Tuesday, 8 March 2022

Ceisteanna ó Cheannairí - Leaders' Questions

 

2:25 pm

Photo of Richard Boyd BarrettRichard Boyd Barrett (Dún Laoghaire, People Before Profit Alliance) | Oireachtas source

The world is rightly horrified at the unfolding disaster that is being unleashed on the people of Ukraine with Putin's bloody, inexcusable and murderous invasion of that country. Ireland's voice needs to be absolutely clear in condemning utterly that murderous invasion. We need, as I think it is clear the people of this country want, to extend every form of humanitarian assistance and support to those suffering under the bombs, bullets and shells of the Russian military, and to those who are fleeing their homes to escape this bloody conflict.

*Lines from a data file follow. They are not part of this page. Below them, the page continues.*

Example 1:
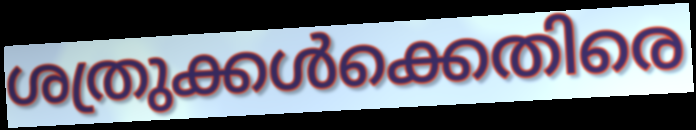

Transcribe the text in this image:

ശത്രുക്കൾക്കെതിരെ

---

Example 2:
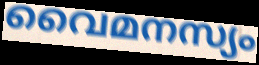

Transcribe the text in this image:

വൈമനസ്യം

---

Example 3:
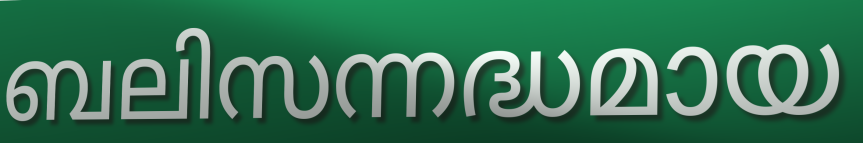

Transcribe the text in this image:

ബലിസന്നദ്ധമായ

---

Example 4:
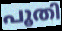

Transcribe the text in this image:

പൂതി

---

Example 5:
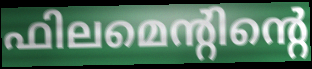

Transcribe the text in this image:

ഫിലമെന്റിന്റെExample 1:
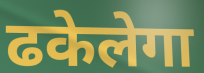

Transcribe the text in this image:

ढकेलेगा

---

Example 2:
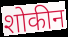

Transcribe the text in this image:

शोकीन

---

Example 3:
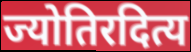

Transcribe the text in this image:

ज्योतिरदित्य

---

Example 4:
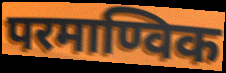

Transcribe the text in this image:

परमाण्विक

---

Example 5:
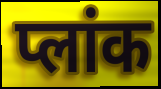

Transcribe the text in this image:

प्लांक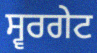
ਸ੍ਵਰਗੇਟ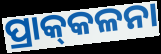
ପ୍ରାକ୍‌କଳନାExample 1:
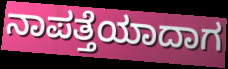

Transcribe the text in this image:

We must provide refuge and be as generous as we possibly can in providing refuge for those fleeing from the Ukrainian crisis.

I must say, however, that it is extremely worrying to me that it seems that there is a clamour of media commentators and, more seriously, the Taoiseach and leading Ministers, who seem to be trying to exploit this Ukrainian tragedy and crisis to argue that we need to move Ireland away from its traditional position of military neutrality and closer to NATO and the project of European militarisation. We heard it from the Tánaiste last week and we have heard it from the Taoiseach. The latest example of this came from the Minister for Foreign Affairs, Simon Coveney, who was speaking in New York to the US Council on Foreign Relations, a body packed with hundreds of senior government officials, arguing that we need to consider greater co-operation with NATO and increased arms expenditure.

I find it absolutely extraordinary that in the face of the dire consequences of warmongering and militarism on the part of Putin, there is a thought that somehow more militarism, more arms expenditure and allying more closely with a military alliance that has also conducted and supported murderous wars elsewhere in the world is somehow a legitimate response. If we are opposed to Putin's brutal and unjustifiable invasion of Ukraine, and we must be, we should not respond to that by joining an alliance dominated by powers that, for example, are supporting the Saudi dictatorship, which is conducting an equally murderous war in Yemen that has killed more than 300,000 people over the past four years and has now, according to the UN, brought 14 million people to the brink of starvation, or by continuing to ignore what Amnesty International is calling the crimes against humanity that Israel commits against Palestinians, supported and armed by the United States and the western powers.

In the face of this tragedy, is it not time to recommit to Ireland's position of military neutrality, which does not mean ignoring this crisis, but being a voice for sanity against the madness of warmongering and militarism?